Div I men's basketball has something like 350 teams or some such number; they use formulas to an extent and eventually resort to a smoke-filled room because they cannot refine their formulas over such a large pool. If you go proportional, Div I hockey has a far larger percentage of teams making the tournament than Div I basketball. While we might have 3 or 4 teams on the bubble, they'd have 15 or 20 teams on the bubble.

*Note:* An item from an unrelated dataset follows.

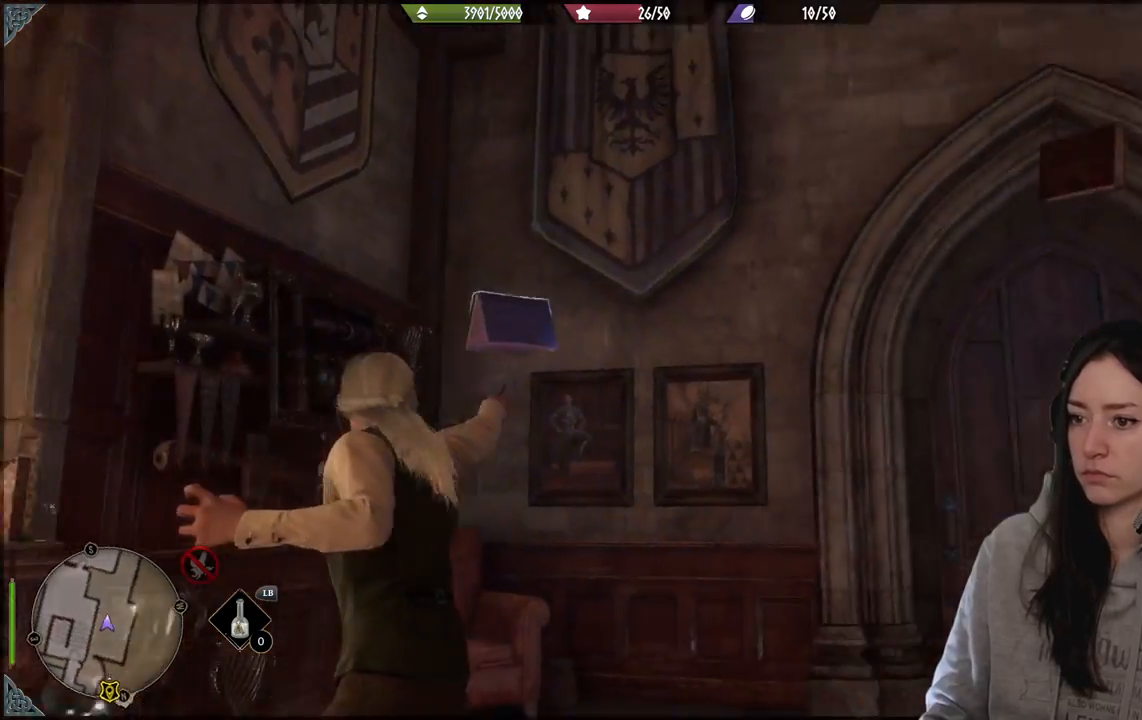
{"buttons": [], "left_stick": "center", "right_stick": "center", "events": [[133, "right_stick", "up-right"], [167, "left_stick", "down"], [317, "left_stick", "center"], [317, "right_stick", "center"]]}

Except that the predictive value of one game is tiny. Again, the uncertainty is such at it's impossible to say if the 3rd place team from conference A is any better than the 4th place team from conference B. Thus, the last 25% teams in are virtually indistinguishable from the first 25% teams out regardless of how the field is chosen with any level of certainty. Any time the number of teams exceeds the number of games that is going to be the case.
 
Re: Pairwise and Bracketology 2013 Edition

Because 3 of 4 is 75% and 1 of 2 is 50%, so it is obvious that 75%>50%. How is 100%>100%? They are equal. In your hypothetical scenario, it is not fair to ignore that Minnesota was not given an opportunity to play UAA two more times. They both took care of business (i.e. swept) given their schedule.

By the same account, the Minnesota was not given the opportunity to lose or tie UAA in those two games.

You should have to earn both the overall and team weighted comparisons to get the COp comparison point.
 
Re: Pairwise and Bracketology 2013 Edition

Because 3 of 4 is 75% and 1 of 2 is 50%, so it is obvious that 75%>50%. How is 100%>100%? They are equal. In your hypothetical scenario, it is not fair to ignore that Minnesota was not given an opportunity to play UAA two more times. They both took care of business (i.e. swept) given their schedule.

First half of season, they both play UAA once and lose...they're equal, right? Second half of season, St. Cloud goes on to win three more games whereas Minnesota wins one. St. Cloud won 100% in the second half and Minnesota won 100% ... are they still equal???

Also, in the given scenario, under the current method, Minnesota is NOT given the opportunity to play UAA two more times and they ARE PENALIZED because St. Cloud was and won the two extra games. Why is St. Cloud getting credit when they are 3-1 against 1-1 but NOT when they are 4-0 against 2-0???